Wednesday, January 11, 2012

The New IT Era – BYO IT Device


A supportive and innovative internal IT Team or external consultancy adds value across many aspects of a well performing business; without them we would be lacking the applications and tools required to service the changing needs of our customers.  What is considered less often is that how they manage the internal systems and desktop environment directly impacts employee’s feelings around a company’s culture.  Most of us have sat at our desk at some stage without the correct or updated tools required to do our jobs efficiently and questioned our usefulness.  While the last few years have seen new challenges for our IT cousins with the likes of managing employee internet access to online trading sites and personal social media pages there is a new change in the wind... the BYO IT device.

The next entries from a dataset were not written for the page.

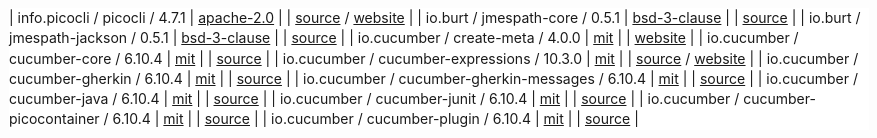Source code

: | info.picocli / picocli / 4.7.1                                                    | [apache-2.0](shared/apache-2.0.txt)                      |                                                                                                                                                                       | [source](https://github.com/remkop/picocli/tree/master) / [website](https://picocli.info)                                                                               |
| io.burt / jmespath-core / 0.5.1                                                   | [bsd-3-clause](jmespath-core-0.5.1/jmespath-java.git)    |                                                                                                                                                                       | [source](https://github.com/burtcorp/jmespath-java.git)                                                                                                                 |
| io.burt / jmespath-jackson / 0.5.1                                                | [bsd-3-clause](jmespath-jackson-0.5.1/jmespath-java.git) |                                                                                                                                                                       | [source](https://github.com/burtcorp/jmespath-java.git)                                                                                                                 |
| io.cucumber / create-meta / 4.0.0                                                 | [mit](create-meta-4.0.0/LICENSE)                         |                                                                                                                                                                       | [website](https://github.com/cucumber/ci-environment)                                                                                                                   |
| io.cucumber / cucumber-core / 6.10.4                                              | [mit](cucumber-core-6.10.4/cucumber-jvm)                 |                                                                                                                                                                       | [source](git://github.com/cucumber/cucumber-jvm.git)                                                                                                                    |
| io.cucumber / cucumber-expressions / 10.3.0                                       | [mit](cucumber-expressions-10.3.0/cucumber-expressions)  |                                                                                                                                                                       | [source](git://github.com/cucumber/cucumber-expressions-java.git) / [website](https://github.com/cucumber/cucumber-expressions-java)                                    |
| io.cucumber / cucumber-gherkin / 6.10.4                                           | [mit](cucumber-gherkin-6.10.4/cucumber-jvm)              |                                                                                                                                                                       | [source](git://github.com/cucumber/cucumber-jvm.git)                                                                                                                    |
| io.cucumber / cucumber-gherkin-messages / 6.10.4                                  | [mit](cucumber-gherkin-messages-6.10.4/cucumber-jvm)     |                                                                                                                                                                       | [source](git://github.com/cucumber/cucumber-jvm.git)                                                                                                                    |
| io.cucumber / cucumber-java / 6.10.4                                              | [mit](cucumber-java-6.10.4/cucumber-jvm)                 |                                                                                                                                                                       | [source](git://github.com/cucumber/cucumber-jvm.git)                                                                                                                    |
| io.cucumber / cucumber-junit / 6.10.4                                             | [mit](cucumber-junit-6.10.4/cucumber-jvm)                |                                                                                                                                                                       | [source](git://github.com/cucumber/cucumber-jvm.git)                                                                                                                    |
| io.cucumber / cucumber-picocontainer / 6.10.4                                     | [mit](cucumber-picocontainer-6.10.4/cucumber-jvm)        |                                                                                                                                                                       | [source](git://github.com/cucumber/cucumber-jvm.git)                                                                                                                    |
| io.cucumber / cucumber-plugin / 6.10.4                                            | [mit](cucumber-plugin-6.10.4/cucumber-jvm)               |                                                                                                                                                                       | [source](git://github.com/cucumber/cucumber-jvm.git)                                                                                                                    |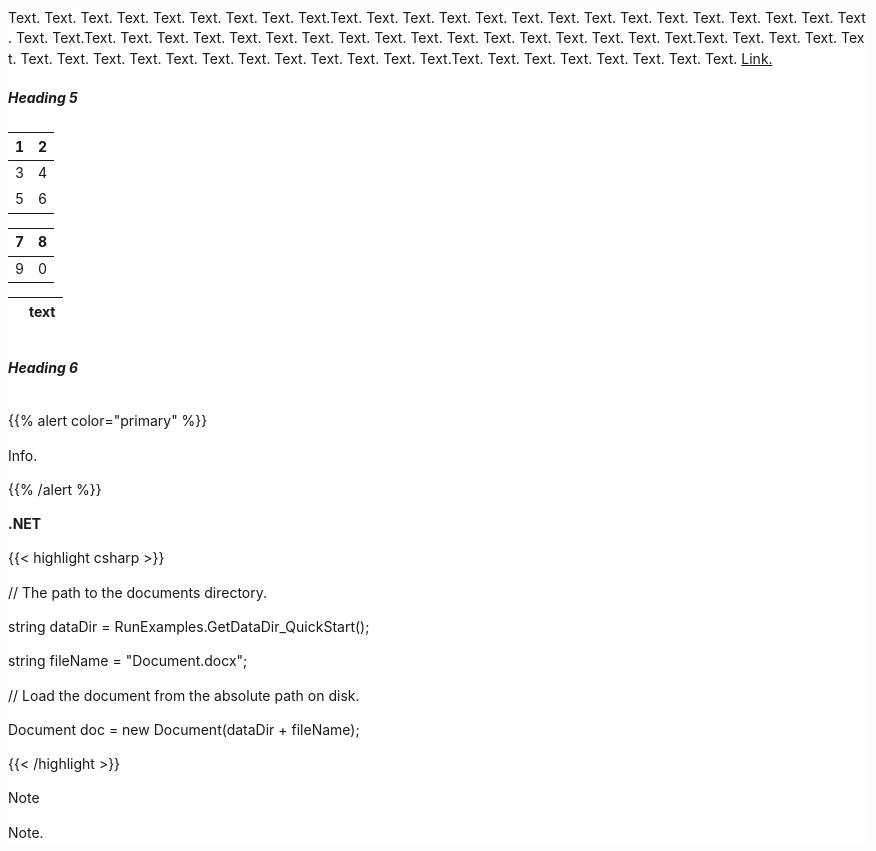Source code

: Text. Text. Text. Text. Text. Text. Text. Text. Text.Text. Text. Text. Text. Text. Text. Text. Text. Text. Text. Text. Text. Text. Text. Text. Text. Text.Text. Text. Text. Text. Text. Text. Text. Text. Text. Text. Text. Text. Text. Text. Text. Text. Text.Text. Text. Text. Text. Text. Text. Text. Text. Text. Text. Text. Text. Text. Text. Text. Text. Text.Text. Text. Text. Text. Text. Text. Text. Text. [Link.](https://blog.aspose.com/2020/06/16/find-and-replace-text-in-word-doc-docx-using-java/)
##### **Heading 5**

|**1**|**2**|
| :- | :- |
|3|4|
|5|6|

|**7**|**8**|
| :- | :- |
|9|0|

||text|
| :- | :- |
######
###### **Heading 6**
{{% alert color="primary" %}} 

Info.

{{% /alert %}} 

**.NET**

{{< highlight csharp >}}

 // The path to the documents directory.

string dataDir = RunExamples.GetDataDir_QuickStart();

string fileName = "Document.docx";

// Load the document from the absolute path on disk.

Document doc = new Document(dataDir + fileName);

{{< /highlight >}}

Note

Note.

In the US alone there were 26 million iPhones opened on Christmas day and this count does not include iPad's, iTouch’s or similar devices from other manufacturers.  In NZ terms, we could see over 50,000 more internet capable devices being brought into the workplace as the New Year commences.  The key question is “is this to the benefit or detriment of employee and business productivity?”.  The more I consider this question that more I believe that it is one of those things (like social media), that unless employers embrace it, they will be the ones that are left behind.

Two solutions we have seen successfully implemented involve allowing employees more choice and freedom, both adopting the same methodology that became popular a few years ago with car allowances:
  • One company gave their employee’s a monthly phone allowance to cover both their calls and data usage, thus giving the employee their own choice of phone and plan without having to carry two mobiles and whilst having ready access to the internet.  From the business’ point of view it reduced the management and headache of reviewing and managing staff mobile bills and productivity was gained by the employees having remote access to email and their sales CRM application.  A similar solution could also work well for tablets and other devices.
  • An Australian based company went all out and for all new employees they offered a one-off payment of $3000 to cover the purchase of a selected range of laptops, mobile phone and home printers.  As these items became personal to the user they found that after the initial setup by their IT team was complete, the on-going support was minimal.

Obviously it depends on the type of role and business and this needs to be carefully considered when reviewing your IT policy, however wherever possible and practical, by supporting and empowering employees to choose communication solutions to fill the companies need and work for them personally, surely the end result will be a positive impact on company culture? Food for thought.